▶ [WHAT TO PRODUCE] From the first line to the last, set down the data exactly as given.

▶ [MATERIAL FOR THE TASK]
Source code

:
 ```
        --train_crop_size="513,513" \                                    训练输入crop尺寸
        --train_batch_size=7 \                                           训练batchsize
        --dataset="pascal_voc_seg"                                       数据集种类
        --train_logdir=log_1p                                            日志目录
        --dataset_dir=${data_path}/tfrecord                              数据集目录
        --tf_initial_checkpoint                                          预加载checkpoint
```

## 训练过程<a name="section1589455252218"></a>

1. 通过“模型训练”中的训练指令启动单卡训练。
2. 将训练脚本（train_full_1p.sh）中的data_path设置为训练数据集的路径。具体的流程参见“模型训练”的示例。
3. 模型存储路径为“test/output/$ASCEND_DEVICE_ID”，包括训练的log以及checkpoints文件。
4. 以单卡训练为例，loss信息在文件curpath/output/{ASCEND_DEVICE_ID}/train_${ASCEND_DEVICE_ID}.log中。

▶ [RESULT]
Source code

:
 ```
        --train_crop_size="513,513" \                                    训练输入crop尺寸
        --train_batch_size=7 \                                           训练batchsize
        --dataset="pascal_voc_seg"                                       数据集种类
        --train_logdir=log_1p                                            日志目录
        --dataset_dir=${data_path}/tfrecord                              数据集目录
        --tf_initial_checkpoint                                          预加载checkpoint
```

## 训练过程<a name="section1589455252218"></a>

1. 通过“模型训练”中的训练指令启动单卡训练。
2. 将训练脚本（train_full_1p.sh）中的data_path设置为训练数据集的路径。具体的流程参见“模型训练”的示例。
3. 模型存储路径为“test/output/$ASCEND_DEVICE_ID”，包括训练的log以及checkpoints文件。
4. 以单卡训练为例，loss信息在文件curpath/output/{ASCEND_DEVICE_ID}/train_${ASCEND_DEVICE_ID}.log中。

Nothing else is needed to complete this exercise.